▶ _EXTRAIT À LIRE_
Les années précédentes, les terroristes, principalement des djihadistes, ont frappé la Tunisie durablement, semant la désolation et la mort et effrayant les touristes, alors que le tourisme est le poumon de l’économie tunisienne. Ces attentats surviennent dans un contexte politique national plus que hasardeux, presque chaotique et dans un pays où les inégalités, les difficultés économiques, la pauvreté, les souffrances sociales sont une réalité. Pour rappel, citons l’attentat suicide au camion-citerne de 2002, 21 morts dans la Synagogue de la Ghriba, à Djerba ; en mars 2015, l’attentat au musée du Bardo, à Tunis, 22 morts ; en juin 2015, l’attentat perpétré contre un hôtel de Sousse, 38 touristes étrangers tués ; le double attentat suicide perpétré en juin 2019, dans les rues de Tunis. Or, ce 9 mai 2023, une attaque est perpétrée par un gendarme contre la synagogue de l’île de Djerba. L’attaque suscite la panique des fidèles qui assistent au pèlerinage de la Ghriba et cause la mort de quatre personnes, dont un Français. L’homme tue deux fidèles ainsi que deux autres gendarmes avant d’être abattu, dans une attaque antisémite.

Je me souviens et mon émotion est immense

Quatre fois de suite, j’ai été transporté en ce lieu d’une rare beauté, la Synagogue de la Ghriba. Alors que la Tunisie s’est vidée de ses juifs – ils étaient encore 100.000 en 1956, ils ne sont plus que 1.300 aujourd’hui –, la communauté juive demeure à Djerba (1.000 personnes, environ) et s’accroche à ses si belles traditions.

La synagogue de la Ghriba a un caractère sacré et elle est un joyau de la Tunisie. La Ghriba abrite l’une des plus vieilles Torah du monde, la Torah ou Thora est, selon la tradition du judaïsme, l’enseignement divin transmis par Moïse au travers de ses cinq livres ainsi que l’ensemble des enseignements qui en découlent. Chaque année, le 33ème jour après la Pâque juive, les rouleaux du Livre saint sont sortis du sanctuaire, au cours d’une fête merveilleuse, qui attire les pèlerins du monde entier. Mais, il n’est pas qu’une procession religieuse, il n’est pas qu’un lieu de prière, il n’est pas que des mosaïques merveilleuses de toutes les teintes et formes du bleu, en cette synagogue de la Ghriba. Il n’est pas que l’émanation d’une foi profonde, de prières qui montent vers Dieu ou Allah ou Yahvé, de sourires gracieux, du scintillement des bougies, il n’est pas que des gens qui vont et viennent et déambulent ensuite en cette procession. Lors du pèlerinage, la musique fait son œuvre, les femmes font des youyous, de longs cris aigus ou modulés par les juives et les musulmanes d’Afrique du Nord. Des hommes dansent et cela continue de partout de venir et d’aller. Plus loin, des femmes et des hommes allument des bougies, sentent la chaleur des flammes, prient, des femmes pleurent. Des jeunes filles et femmes sont assises sur les marches de la Synagogue. Elles sont très belles, certaines sont musulmanes, d’autres juives. A côté, des enfants recouverts d’une kippa, parlent entre eux. C’est que, en ce lieu, les juifs et musulmans s’embrassent et se touchent. La magie est ici, en la rencontre rarissime et forte des cultures, je puis en témoigner. Elle opère aussi lorsque la sacralité est protégée et lorsque la prière devient le point de rencontre par excellence.

▶ _CONSIGNE_
Recopiez fidèlement le passage de l'extrait sur la synagogue de la Ghriba qui va de « Quatre fois de » à « si belles traditions. ».

▶ _MATÉRIEL_
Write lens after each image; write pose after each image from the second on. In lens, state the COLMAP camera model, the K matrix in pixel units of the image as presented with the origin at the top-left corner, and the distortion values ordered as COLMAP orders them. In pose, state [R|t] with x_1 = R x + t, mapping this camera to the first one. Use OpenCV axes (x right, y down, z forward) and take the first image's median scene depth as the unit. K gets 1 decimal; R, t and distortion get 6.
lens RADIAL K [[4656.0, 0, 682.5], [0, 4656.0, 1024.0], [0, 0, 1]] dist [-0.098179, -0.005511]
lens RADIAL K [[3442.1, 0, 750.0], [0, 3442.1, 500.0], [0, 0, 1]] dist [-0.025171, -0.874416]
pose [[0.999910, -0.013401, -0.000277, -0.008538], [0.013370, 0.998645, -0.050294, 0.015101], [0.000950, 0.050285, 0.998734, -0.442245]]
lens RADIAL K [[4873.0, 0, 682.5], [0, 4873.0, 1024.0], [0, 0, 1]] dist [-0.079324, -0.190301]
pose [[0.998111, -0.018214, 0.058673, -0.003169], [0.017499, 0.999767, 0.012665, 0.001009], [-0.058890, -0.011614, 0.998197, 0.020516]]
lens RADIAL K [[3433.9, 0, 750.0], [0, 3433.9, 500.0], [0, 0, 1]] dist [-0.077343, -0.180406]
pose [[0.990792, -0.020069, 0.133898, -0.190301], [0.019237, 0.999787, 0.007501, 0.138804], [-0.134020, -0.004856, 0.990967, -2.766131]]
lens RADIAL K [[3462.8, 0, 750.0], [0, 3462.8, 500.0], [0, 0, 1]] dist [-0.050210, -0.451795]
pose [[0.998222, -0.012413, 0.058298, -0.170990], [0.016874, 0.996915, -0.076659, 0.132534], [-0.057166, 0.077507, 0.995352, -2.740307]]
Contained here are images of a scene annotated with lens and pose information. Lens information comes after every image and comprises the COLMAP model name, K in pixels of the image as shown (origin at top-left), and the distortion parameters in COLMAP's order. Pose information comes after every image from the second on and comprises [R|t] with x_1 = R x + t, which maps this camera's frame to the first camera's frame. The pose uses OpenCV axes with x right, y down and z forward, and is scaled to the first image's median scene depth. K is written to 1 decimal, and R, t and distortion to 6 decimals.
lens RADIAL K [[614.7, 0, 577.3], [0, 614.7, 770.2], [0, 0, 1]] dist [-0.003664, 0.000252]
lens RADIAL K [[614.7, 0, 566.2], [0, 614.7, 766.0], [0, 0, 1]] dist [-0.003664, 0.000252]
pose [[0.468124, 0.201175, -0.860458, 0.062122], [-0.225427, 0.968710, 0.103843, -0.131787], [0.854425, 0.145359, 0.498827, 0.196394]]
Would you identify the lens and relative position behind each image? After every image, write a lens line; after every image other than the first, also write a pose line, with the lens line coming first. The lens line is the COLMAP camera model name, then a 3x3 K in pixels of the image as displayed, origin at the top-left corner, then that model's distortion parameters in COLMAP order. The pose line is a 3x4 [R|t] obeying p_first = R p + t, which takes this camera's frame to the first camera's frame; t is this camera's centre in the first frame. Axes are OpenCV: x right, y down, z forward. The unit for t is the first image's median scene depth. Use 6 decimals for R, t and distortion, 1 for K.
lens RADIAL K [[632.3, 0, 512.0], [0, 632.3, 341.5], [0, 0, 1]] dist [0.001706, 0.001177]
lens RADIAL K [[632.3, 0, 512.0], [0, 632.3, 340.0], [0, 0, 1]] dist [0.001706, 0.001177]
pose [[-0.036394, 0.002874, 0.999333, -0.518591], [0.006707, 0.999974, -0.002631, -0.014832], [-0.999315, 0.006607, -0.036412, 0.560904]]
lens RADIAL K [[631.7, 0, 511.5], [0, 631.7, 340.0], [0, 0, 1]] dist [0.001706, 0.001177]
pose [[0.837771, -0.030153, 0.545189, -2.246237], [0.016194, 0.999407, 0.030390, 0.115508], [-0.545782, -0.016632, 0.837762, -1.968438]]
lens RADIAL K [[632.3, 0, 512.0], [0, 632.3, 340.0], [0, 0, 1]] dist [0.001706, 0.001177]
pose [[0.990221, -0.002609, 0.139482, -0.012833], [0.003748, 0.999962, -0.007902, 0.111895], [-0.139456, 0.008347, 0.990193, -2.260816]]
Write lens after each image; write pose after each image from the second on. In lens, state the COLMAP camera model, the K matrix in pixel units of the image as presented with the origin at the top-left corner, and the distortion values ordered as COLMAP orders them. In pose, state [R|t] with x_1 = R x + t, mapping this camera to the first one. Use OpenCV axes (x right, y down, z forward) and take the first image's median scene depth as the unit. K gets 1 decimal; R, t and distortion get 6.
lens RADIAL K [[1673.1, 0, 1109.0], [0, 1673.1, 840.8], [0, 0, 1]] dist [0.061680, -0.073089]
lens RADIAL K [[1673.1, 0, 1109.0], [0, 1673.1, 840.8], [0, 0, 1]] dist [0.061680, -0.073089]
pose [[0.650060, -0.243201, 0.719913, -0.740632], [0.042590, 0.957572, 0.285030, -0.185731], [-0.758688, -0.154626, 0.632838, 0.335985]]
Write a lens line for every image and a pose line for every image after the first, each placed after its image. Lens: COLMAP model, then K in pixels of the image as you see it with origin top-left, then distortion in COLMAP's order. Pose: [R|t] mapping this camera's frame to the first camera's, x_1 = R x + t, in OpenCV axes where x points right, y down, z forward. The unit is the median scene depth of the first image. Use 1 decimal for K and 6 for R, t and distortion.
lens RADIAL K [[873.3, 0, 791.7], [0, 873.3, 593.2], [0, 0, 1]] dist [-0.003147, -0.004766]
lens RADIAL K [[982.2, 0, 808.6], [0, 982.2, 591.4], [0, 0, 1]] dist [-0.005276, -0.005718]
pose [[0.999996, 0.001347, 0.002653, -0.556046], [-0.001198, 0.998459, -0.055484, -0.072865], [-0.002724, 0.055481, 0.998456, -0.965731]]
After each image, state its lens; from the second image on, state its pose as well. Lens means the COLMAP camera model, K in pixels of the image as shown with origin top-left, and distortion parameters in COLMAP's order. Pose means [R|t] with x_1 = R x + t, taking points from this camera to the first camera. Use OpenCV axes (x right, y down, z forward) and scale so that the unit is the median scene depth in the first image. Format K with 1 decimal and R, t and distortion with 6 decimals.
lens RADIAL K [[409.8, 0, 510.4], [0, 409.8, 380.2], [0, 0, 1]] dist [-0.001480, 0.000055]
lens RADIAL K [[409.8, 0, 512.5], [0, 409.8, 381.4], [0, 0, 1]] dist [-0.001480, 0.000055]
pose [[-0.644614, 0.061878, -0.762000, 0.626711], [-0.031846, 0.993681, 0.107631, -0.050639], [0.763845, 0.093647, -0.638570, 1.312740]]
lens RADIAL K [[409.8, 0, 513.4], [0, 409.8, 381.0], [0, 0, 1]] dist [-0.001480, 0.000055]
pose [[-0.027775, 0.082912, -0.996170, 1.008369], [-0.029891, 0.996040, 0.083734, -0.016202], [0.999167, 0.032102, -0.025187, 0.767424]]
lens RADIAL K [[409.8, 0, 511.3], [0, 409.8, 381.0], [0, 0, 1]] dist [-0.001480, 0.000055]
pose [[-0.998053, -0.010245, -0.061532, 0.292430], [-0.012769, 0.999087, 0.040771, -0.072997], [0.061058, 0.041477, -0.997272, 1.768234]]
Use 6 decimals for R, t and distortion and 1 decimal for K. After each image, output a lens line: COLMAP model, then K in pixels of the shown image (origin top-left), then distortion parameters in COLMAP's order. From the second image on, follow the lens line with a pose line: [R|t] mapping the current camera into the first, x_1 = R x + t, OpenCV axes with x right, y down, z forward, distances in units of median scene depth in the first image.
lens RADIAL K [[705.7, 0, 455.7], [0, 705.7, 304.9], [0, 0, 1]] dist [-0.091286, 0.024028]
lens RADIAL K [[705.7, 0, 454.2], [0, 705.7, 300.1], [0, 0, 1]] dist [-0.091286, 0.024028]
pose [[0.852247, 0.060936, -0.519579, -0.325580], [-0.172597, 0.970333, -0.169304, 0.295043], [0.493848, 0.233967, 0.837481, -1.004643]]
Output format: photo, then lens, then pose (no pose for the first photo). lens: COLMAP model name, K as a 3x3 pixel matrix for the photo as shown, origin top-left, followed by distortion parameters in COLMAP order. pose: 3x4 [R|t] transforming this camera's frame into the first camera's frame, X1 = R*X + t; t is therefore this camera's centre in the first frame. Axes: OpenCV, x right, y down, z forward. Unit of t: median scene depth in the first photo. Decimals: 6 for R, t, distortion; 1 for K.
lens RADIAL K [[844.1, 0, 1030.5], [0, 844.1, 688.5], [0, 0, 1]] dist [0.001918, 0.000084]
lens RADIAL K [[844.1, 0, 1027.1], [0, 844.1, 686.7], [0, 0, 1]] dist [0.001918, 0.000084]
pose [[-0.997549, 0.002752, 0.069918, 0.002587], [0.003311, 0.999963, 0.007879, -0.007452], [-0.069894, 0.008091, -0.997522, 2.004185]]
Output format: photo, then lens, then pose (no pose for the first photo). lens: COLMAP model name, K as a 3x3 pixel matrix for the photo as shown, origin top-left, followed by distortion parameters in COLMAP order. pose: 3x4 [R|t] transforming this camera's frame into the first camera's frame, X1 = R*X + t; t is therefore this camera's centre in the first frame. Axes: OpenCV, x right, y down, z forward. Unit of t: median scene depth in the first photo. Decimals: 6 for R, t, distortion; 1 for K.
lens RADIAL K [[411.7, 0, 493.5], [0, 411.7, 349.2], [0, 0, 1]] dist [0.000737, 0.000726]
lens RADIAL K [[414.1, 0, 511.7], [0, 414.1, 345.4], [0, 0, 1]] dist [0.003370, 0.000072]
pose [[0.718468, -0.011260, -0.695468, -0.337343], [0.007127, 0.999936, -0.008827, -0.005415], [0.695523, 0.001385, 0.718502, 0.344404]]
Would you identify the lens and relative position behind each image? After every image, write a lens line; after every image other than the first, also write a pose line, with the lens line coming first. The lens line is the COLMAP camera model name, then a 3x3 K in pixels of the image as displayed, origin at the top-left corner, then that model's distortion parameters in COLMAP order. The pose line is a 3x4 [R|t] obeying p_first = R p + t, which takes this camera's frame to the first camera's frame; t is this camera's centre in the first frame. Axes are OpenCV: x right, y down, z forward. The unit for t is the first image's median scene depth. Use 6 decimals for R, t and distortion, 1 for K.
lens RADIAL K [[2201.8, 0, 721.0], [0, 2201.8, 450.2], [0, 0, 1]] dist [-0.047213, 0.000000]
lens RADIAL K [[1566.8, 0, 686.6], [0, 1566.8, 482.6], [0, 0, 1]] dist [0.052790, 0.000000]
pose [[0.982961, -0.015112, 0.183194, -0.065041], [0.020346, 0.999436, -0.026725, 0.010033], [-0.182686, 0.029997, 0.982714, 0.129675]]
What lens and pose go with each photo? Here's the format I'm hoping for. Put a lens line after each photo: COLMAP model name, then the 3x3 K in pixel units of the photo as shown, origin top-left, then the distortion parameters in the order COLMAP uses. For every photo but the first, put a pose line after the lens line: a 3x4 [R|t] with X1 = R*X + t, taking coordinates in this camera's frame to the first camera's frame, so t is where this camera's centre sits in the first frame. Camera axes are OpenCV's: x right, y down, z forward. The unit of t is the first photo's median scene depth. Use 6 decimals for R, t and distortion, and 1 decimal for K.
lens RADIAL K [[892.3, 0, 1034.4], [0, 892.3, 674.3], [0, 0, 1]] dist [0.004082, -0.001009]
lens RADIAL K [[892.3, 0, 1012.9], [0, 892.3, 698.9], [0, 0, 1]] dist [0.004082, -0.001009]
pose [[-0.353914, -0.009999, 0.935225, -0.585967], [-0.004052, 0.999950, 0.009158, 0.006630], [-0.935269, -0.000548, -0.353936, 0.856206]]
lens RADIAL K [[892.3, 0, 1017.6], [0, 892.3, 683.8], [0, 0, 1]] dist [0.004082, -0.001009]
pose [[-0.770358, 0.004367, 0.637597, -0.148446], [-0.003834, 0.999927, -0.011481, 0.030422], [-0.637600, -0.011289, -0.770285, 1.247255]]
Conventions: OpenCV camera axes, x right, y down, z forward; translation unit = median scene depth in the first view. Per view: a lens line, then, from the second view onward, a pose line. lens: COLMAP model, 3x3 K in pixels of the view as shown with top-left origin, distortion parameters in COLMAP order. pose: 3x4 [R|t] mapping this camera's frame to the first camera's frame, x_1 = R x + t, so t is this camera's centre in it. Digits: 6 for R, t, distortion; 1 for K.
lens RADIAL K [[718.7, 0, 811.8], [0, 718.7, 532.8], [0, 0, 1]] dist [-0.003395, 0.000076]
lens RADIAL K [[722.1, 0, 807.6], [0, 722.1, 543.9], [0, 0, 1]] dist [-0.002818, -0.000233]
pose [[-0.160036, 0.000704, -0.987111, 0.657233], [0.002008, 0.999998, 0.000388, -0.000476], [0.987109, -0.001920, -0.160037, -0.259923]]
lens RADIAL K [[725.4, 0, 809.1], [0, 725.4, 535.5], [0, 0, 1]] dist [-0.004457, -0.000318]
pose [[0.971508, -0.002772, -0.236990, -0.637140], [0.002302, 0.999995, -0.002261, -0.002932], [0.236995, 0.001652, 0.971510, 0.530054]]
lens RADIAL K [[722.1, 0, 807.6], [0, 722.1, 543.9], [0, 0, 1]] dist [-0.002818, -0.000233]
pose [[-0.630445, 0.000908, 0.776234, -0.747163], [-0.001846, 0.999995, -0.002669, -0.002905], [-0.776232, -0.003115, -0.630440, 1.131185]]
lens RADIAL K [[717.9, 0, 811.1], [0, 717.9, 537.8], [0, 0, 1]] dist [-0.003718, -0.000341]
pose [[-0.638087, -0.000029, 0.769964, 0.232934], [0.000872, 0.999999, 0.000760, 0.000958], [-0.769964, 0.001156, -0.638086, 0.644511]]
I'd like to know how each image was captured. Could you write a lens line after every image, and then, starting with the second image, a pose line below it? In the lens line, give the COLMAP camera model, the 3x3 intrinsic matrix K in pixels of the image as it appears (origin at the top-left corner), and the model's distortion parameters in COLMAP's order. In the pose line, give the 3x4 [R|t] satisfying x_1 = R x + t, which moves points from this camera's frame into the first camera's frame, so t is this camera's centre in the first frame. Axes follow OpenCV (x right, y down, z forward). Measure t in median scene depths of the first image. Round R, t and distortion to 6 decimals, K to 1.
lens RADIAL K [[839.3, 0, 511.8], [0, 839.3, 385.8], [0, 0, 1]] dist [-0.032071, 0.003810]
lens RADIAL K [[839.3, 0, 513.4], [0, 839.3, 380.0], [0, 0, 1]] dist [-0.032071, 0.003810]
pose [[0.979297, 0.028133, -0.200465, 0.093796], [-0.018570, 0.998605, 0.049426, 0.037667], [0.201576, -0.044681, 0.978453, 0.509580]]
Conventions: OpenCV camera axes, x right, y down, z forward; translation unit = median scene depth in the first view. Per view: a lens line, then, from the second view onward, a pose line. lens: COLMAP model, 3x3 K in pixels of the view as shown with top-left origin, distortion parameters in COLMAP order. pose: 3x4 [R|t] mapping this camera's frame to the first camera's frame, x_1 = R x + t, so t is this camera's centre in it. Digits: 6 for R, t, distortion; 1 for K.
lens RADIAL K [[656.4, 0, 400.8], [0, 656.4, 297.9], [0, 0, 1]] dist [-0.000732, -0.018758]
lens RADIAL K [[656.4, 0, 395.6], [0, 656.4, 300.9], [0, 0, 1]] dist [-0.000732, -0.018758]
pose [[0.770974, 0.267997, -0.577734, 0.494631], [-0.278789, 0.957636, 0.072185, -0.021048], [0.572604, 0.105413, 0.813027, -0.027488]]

▶ _ZONE DE RÉPONSE_
Quatre fois de suite, j’ai été transporté en ce lieu d’une rare beauté, la Synagogue de la Ghriba. Alors que la Tunisie s’est vidée de ses juifs – ils étaient encore 100.000 en 1956, ils ne sont plus que 1.300 aujourd’hui –, la communauté juive demeure à Djerba (1.000 personnes, environ) et s’accroche à ses si belles traditions.